Secondo Julia basterebbe convivere con la propria mortalità, per riuscire a incontrare la vulnerabilità altrui. Lei scommette (con rabbia) sulle politiche pubbliche e su un umanesimo da reinventare, lui ha una fede assoluta nelle persone handicappate, lei cerca una filosofia in grado di integrare la vulnerabilità endogena, lui vi fa risplendere sopra la propria “professione di gioia”. Ma nessuno dei due è chiuso nelle proprie certezze, ed entrambi sperano in una rivoluzione che cancelli “la più temibile delle esclusioni”, quella dei deboli. Il figlio di Julia, gli ospiti dell'Arca, quelli che nasceranno e che forse, anzi, non nasceranno più. Scrive Julia Kristeva, senza una briciola di sorriso estatico: “Tra dieci anni l'utero artificiale produrrà ‘bambini perfetti' e non si vedrà perché tutti i ‘falliti' per nascita o incidente dovrebbero aver diritto all'assistenza sociale: ha davvero senso investire tempo e danaro nella cura dell'irreparabile?”. Julia si occupa di vicende concrete, pensa alla vita quotidiana, vuole cambiare lo sguardo dei non disabili verso le persone con handicap, scoppia di vita ma non si sottrae alla mortalità. “Chi non ha fatto almeno un incontro con la mortalità?
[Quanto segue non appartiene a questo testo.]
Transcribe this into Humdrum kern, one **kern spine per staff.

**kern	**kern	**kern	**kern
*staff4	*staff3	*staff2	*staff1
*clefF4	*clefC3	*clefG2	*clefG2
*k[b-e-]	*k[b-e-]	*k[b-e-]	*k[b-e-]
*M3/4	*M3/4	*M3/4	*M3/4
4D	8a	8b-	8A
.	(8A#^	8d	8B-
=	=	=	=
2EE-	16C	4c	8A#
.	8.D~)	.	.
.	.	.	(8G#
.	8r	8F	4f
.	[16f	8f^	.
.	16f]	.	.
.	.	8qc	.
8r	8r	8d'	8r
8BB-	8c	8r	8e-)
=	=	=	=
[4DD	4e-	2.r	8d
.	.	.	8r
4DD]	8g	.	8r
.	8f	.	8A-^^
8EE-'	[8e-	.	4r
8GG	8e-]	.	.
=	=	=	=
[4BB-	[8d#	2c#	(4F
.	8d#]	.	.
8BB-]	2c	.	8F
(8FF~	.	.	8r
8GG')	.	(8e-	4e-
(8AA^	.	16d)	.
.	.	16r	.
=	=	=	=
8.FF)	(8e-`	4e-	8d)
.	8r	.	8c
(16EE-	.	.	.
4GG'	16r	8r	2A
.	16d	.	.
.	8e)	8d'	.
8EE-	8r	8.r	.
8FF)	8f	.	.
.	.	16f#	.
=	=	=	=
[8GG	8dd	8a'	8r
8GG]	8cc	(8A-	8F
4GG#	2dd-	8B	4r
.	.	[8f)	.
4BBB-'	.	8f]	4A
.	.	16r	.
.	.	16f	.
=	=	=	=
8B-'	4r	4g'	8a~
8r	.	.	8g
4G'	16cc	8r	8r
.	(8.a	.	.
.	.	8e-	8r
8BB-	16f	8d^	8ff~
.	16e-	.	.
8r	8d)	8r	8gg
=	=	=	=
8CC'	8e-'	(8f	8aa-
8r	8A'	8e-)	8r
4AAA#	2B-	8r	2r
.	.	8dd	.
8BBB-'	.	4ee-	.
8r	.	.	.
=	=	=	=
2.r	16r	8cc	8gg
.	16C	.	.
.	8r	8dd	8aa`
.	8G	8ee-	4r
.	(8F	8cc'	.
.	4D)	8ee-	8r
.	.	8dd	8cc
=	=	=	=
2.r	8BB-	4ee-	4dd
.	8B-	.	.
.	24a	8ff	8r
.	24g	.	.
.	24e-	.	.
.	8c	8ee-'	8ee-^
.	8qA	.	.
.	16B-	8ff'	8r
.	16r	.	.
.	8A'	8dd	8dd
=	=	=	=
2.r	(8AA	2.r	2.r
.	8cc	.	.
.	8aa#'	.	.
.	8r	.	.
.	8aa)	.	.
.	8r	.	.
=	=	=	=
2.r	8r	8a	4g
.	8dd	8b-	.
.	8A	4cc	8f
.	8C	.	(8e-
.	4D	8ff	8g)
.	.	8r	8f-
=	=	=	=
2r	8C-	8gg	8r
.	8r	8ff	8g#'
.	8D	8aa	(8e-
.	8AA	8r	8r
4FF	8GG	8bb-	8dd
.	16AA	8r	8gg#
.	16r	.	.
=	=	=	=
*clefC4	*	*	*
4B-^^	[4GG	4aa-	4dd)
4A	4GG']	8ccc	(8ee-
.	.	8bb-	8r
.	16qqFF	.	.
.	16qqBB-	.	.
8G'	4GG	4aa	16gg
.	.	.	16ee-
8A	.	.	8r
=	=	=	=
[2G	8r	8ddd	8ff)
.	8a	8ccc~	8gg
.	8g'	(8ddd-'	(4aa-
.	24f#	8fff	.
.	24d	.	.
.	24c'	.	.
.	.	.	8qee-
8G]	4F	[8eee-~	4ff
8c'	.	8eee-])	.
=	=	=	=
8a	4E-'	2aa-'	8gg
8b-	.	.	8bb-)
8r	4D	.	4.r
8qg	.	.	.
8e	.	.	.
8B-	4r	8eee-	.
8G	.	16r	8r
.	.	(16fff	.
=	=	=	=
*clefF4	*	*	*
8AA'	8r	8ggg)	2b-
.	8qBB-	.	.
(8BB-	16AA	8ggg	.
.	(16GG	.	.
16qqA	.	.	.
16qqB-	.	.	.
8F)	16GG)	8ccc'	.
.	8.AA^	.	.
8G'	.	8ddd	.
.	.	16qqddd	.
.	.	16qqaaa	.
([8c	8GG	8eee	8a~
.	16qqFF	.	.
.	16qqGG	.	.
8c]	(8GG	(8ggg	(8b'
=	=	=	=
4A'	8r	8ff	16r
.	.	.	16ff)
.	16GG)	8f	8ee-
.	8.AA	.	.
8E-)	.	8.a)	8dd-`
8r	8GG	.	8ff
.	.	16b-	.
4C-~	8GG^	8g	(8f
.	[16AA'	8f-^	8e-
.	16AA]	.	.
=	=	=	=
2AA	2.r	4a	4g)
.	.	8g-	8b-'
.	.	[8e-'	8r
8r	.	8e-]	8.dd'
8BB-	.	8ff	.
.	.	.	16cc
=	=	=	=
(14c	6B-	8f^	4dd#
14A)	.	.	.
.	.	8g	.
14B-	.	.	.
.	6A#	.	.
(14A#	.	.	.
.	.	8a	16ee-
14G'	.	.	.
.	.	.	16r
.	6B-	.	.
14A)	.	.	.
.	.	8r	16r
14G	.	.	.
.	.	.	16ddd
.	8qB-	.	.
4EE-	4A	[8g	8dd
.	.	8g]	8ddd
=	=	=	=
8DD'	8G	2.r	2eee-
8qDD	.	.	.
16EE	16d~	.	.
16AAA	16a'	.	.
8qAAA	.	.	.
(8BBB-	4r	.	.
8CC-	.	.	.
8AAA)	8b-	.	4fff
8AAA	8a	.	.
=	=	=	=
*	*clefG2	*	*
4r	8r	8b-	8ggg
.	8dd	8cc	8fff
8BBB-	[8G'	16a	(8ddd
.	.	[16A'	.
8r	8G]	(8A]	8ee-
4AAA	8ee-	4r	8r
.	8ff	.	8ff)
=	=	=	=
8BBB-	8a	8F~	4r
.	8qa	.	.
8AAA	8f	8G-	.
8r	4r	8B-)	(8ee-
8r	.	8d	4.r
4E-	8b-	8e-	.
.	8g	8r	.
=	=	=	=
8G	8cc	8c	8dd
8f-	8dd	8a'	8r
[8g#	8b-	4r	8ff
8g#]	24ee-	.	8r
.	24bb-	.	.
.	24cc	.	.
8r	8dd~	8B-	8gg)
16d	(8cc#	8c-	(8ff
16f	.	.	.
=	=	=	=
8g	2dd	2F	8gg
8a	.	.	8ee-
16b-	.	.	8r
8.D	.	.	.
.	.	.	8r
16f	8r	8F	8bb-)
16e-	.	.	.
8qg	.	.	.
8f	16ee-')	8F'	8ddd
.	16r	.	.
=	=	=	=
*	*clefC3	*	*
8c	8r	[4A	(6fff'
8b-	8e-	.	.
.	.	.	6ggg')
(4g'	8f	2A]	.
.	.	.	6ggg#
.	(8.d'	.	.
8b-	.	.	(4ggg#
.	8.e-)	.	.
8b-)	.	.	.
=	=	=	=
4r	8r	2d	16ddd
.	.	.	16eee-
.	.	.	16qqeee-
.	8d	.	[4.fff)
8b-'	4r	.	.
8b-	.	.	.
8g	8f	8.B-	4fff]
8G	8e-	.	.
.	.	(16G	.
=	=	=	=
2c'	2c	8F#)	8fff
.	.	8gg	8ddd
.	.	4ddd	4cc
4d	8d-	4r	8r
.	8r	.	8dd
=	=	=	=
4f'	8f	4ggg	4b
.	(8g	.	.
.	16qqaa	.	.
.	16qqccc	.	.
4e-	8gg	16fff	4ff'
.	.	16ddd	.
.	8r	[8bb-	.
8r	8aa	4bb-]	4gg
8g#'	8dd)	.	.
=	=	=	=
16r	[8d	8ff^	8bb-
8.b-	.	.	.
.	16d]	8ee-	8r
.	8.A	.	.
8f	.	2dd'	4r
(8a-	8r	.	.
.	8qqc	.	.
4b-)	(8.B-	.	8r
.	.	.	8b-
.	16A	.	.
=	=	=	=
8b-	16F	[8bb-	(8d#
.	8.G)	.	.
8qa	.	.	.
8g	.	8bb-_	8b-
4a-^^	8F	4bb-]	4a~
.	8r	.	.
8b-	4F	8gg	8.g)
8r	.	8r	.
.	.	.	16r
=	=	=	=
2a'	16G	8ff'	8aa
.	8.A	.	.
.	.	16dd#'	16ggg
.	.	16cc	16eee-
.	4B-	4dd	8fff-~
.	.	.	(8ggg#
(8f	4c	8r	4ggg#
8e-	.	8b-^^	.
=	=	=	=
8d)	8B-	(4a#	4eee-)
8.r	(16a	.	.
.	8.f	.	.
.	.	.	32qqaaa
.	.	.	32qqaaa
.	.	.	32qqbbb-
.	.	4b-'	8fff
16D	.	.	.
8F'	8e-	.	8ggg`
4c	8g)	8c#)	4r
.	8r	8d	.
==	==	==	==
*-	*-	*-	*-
Preferiamo dimenticarli, la cultura moderna del glamour e della performance ci spinge a metabolizzarli, addomesticarli, integrarli”. Lei oppone al pathos di Jean Vanier, alla sua vita dedicata alla condivisione con gli handicappati, la serenità “che forse è la faccia umile di quel che tu chiami piacere”. Entrambi guardano in faccia “l'intollerabile” e anzi ci vivono insieme, con la delicatezza di una madre e con la devozione di un fedele. Julia però ha paura, teme “l'ombra del nulla, la cui seduzione aumenta in tempi di rigore, austerità e disoccupazione galoppante”. Teme la barbarie nei confronti dei deboli. Jean Vanier è invece pieno di speranza e ringrazia Julia: “Tu hai fatto nascere in me un nuovo soffio di vita”.